Task item: Without any of the pictures, print every record below exactly.

Information given:
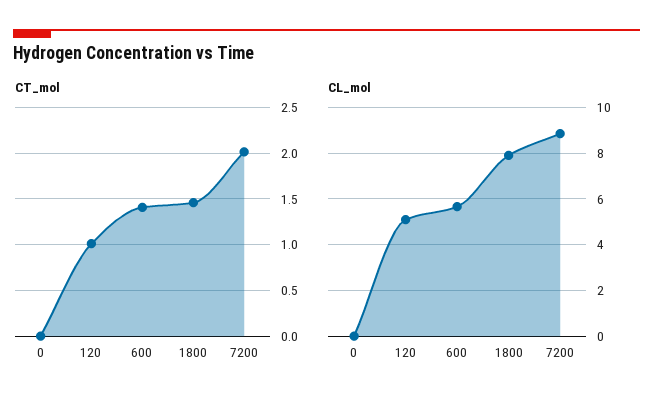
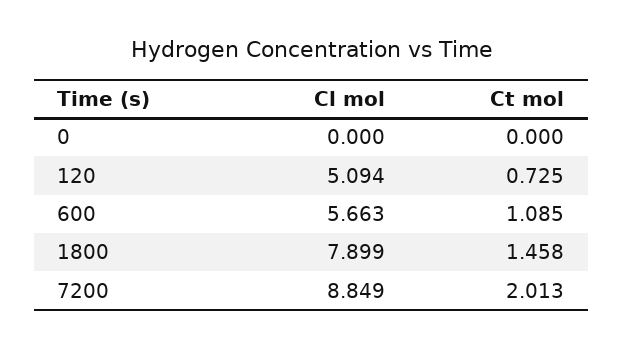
  {
    "CT_mol": {
      "0": 0,
-     "120": 1,
+     "120": 0.725,
-     "600": 1.4,
+     "600": 1.085,
      "1800": 1.458,
      "7200": 2.013
    },
    "CL_mol": {
      "0": 0,
      "120": 5.094,
      "600": 5.663,
      "1800": 7.899,
      "7200": 8.849
    }
  }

Output for this exercise:
  {
    "CT_mol": {
      "0": 0,
-     "120": 1,
+     "120": 0.725,
-     "600": 1.4,
+     "600": 1.085,
      "1800": 1.458,
      "7200": 2.013
    },
    "CL_mol": {
      "0": 0,
      "120": 5.094,
      "600": 5.663,
      "1800": 7.899,
      "7200": 8.849
    }
  }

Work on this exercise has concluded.